A View From Granddad’s Window

Author Affiliations

Poetry and Medicine Section Editor: Charlene Breedlove, Associate Editor. Poems may be submitted to jamapoems@jama-archives.org.

JAMA. 2011;305(19):1943. doi:10.1001/jama.2011.501

Like pupae browned as result of rain
in trashcans, drowning in mere inches,
or that unnatural frog they found, eyes
in its mouth, two membraned, glistening balls
above forked tongue—so is loneliness:
the walnut-shell skinned men in pre-war caps,
hands folded over their canes' cobra heads
as if for alms or prayer.
Under their eyes, bags hoard what's left
of their whole lives' possessions:
their strange and steady calm, a night's
worth of the bathroom journeys,
waiting for minutes
over the bowl water; a life
of scaling stairs, moving from bench
to bench, remembering pilot days,
not speaking.
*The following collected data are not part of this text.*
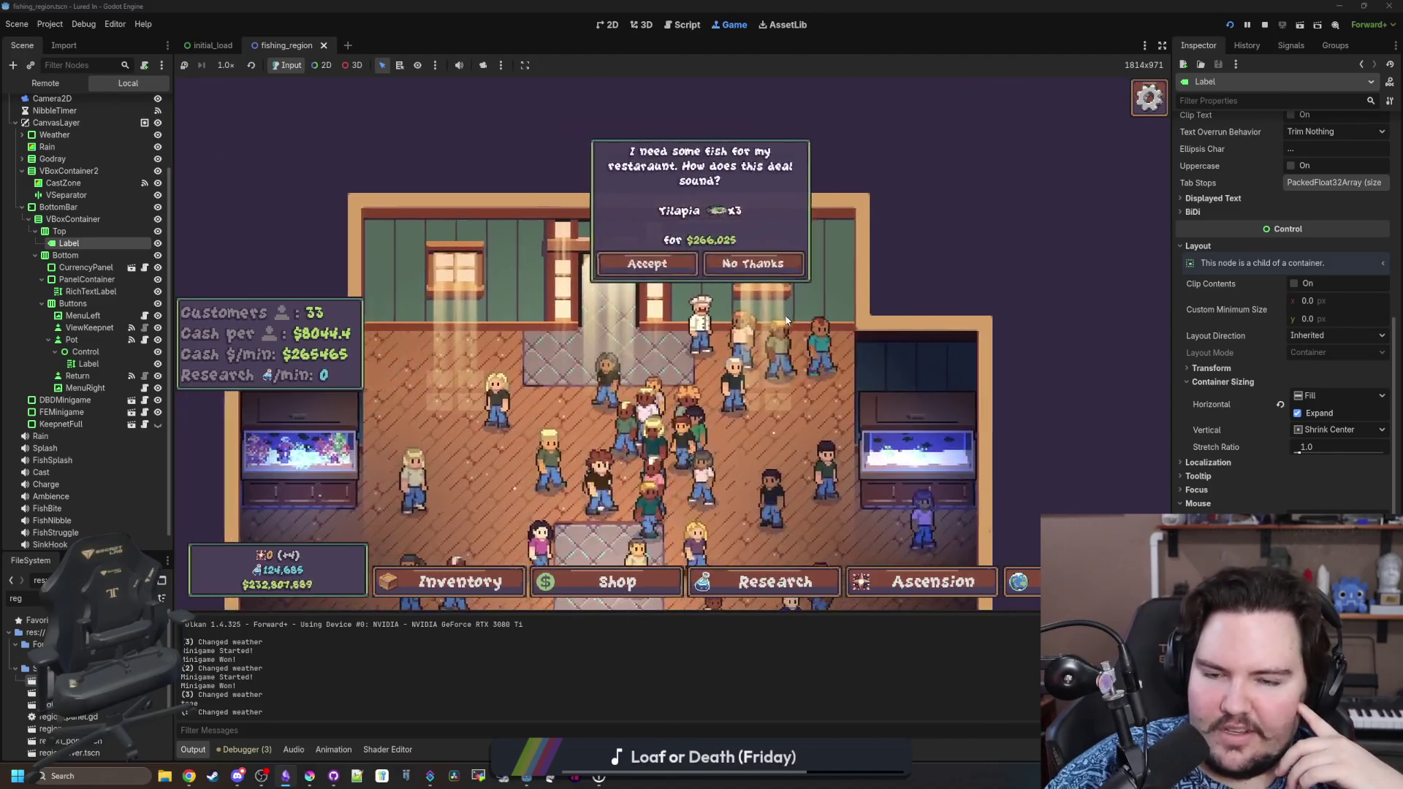
key(s)
key(d)
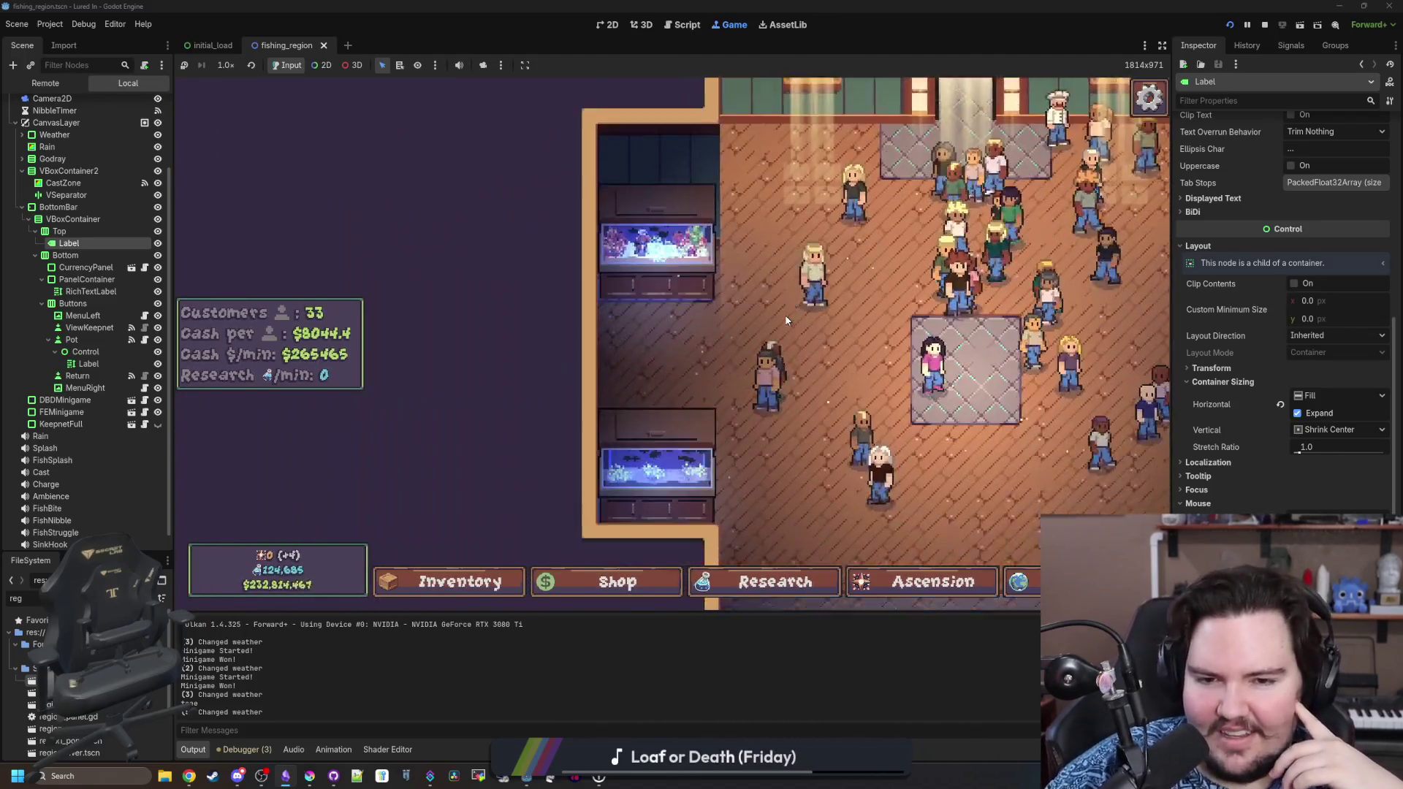
key(s)
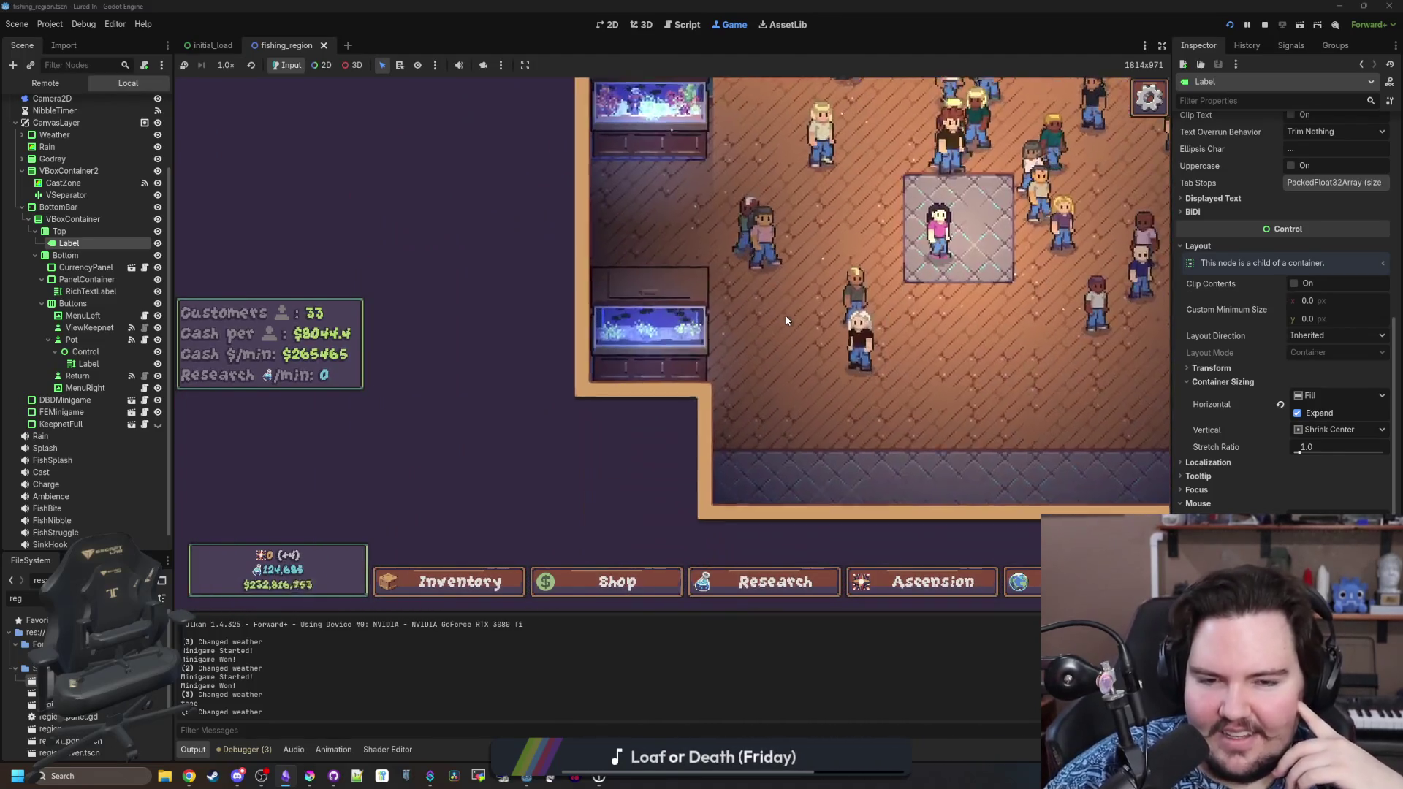
key(d)
key(w)
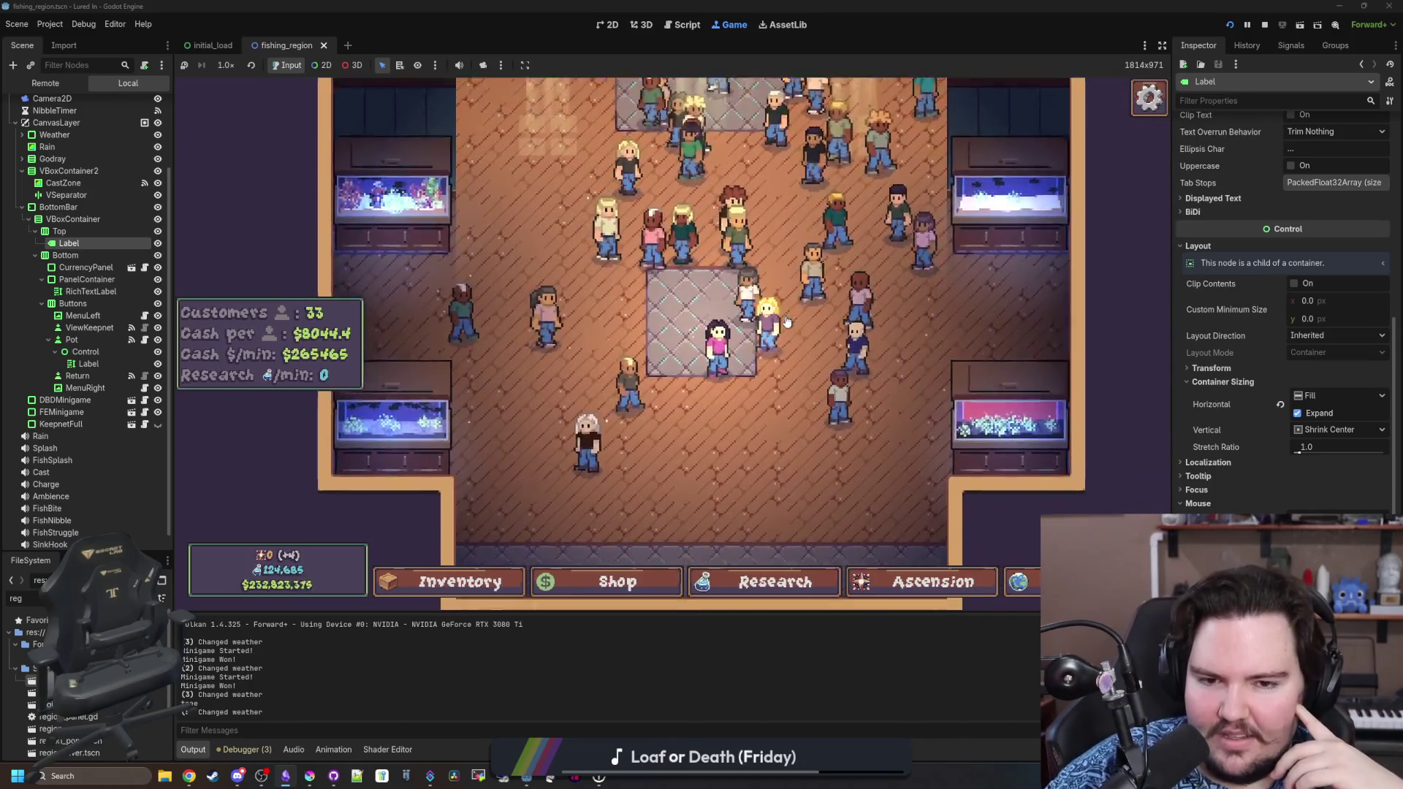
key(a)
I think of them,
of loneliness in them, gutfuls of toads,
forgotten oaths, muscles' unraveled fibers,
flies from an open window tending shyly
to diabetic sugar in their piss,
nights spent with wars, dead wives, the loss
of all that’s supple: as if all water drained from them
through secret widening channels
into a streetside ditch to swell up roots.